Thursday, February 21, 2008

One Legislator, How Many Votes?!

The New York State Legislature was famously dubbed the worst in the nation following a study by the Brennan Center published in 2004 and an update in 2006. One of five key criteria or weaknesses that led to the conclusion was dysfunction in legislative committees including a rule about proxy voting.

Prior to 2004, according to state Senate rules, committee members were permitted to cast their votes by proxy, i.e., when absent. In 2005 the Senate removed language permitting proxy voting, but did not place an outright ban. In both reports, it was noted that only one other professional legislature allowed proxy committee voting, the Pennsylvania Senate.

Admittedly, in the case of proxy voting or actual rules enforcement, things could always be worse.

During floor votes in the Texas House of Representatives, members race around to cast electronic votes of absent colleagues. (See video below.) As the report on local news points out, the practice violates the chamber’s rules.

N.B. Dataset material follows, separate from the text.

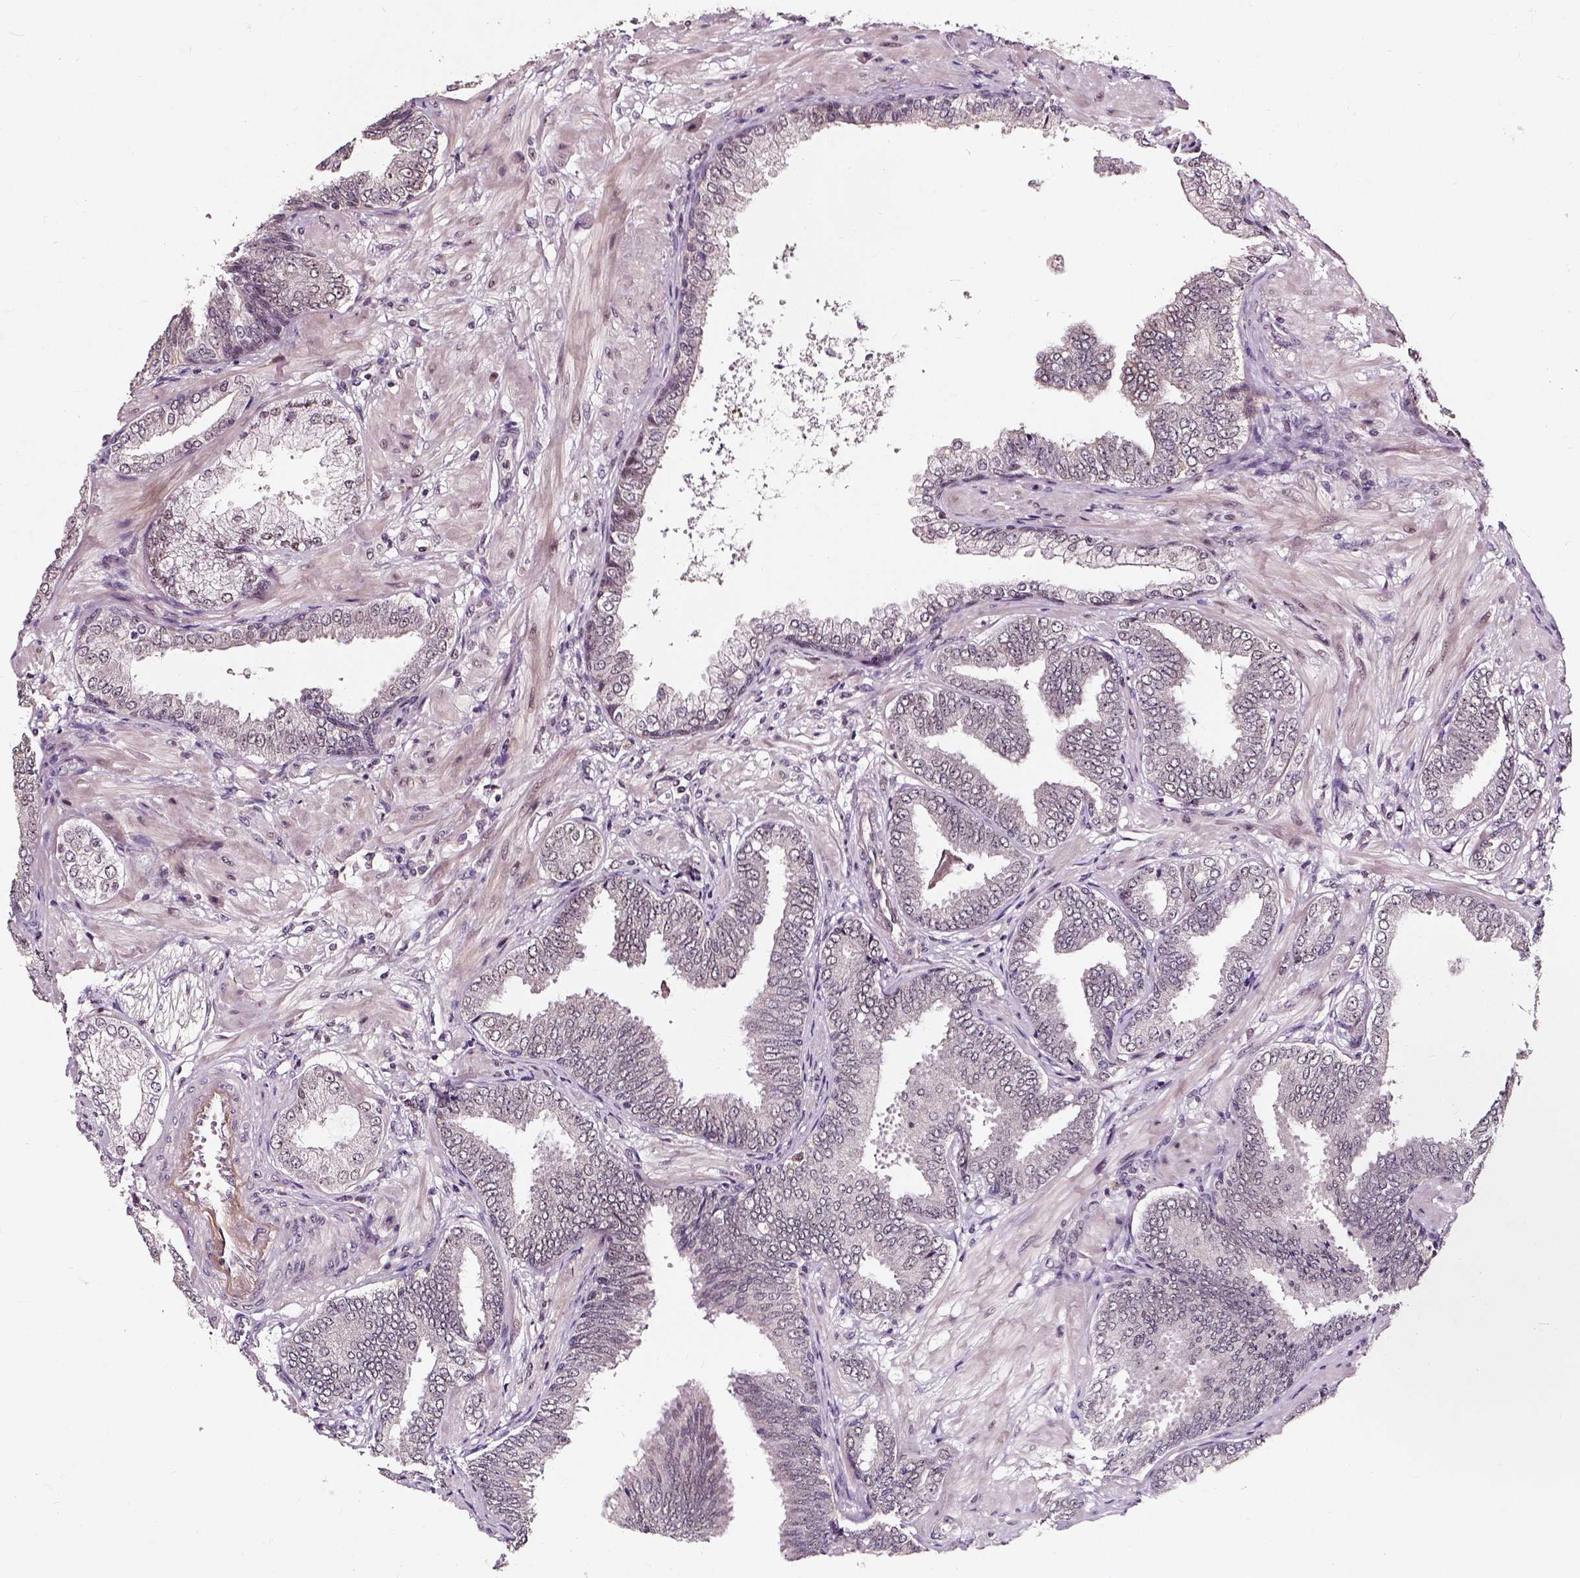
{"staining": {"intensity": "weak", "quantity": "<25%", "location": "nuclear"}, "tissue": "prostate cancer", "cell_type": "Tumor cells", "image_type": "cancer", "snomed": [{"axis": "morphology", "description": "Adenocarcinoma, Low grade"}, {"axis": "topography", "description": "Prostate"}], "caption": "Immunohistochemistry (IHC) histopathology image of human prostate cancer (low-grade adenocarcinoma) stained for a protein (brown), which reveals no positivity in tumor cells.", "gene": "NACC1", "patient": {"sex": "male", "age": 55}}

If the mess weren’t already ironic enough, a member that defends the practice sponsored a strict voter ID law, which was inspired by claims of voter fraud. As our own Justin Levitt pointed out in The Truth About Voter Fraud, such claims are red herrings.

Apparently acts of voter fraud committed on floor of the Texas House dwarf the records of such acts by the public during elections. Maybe Texas does need a voter ID law after all—just for the members of its House.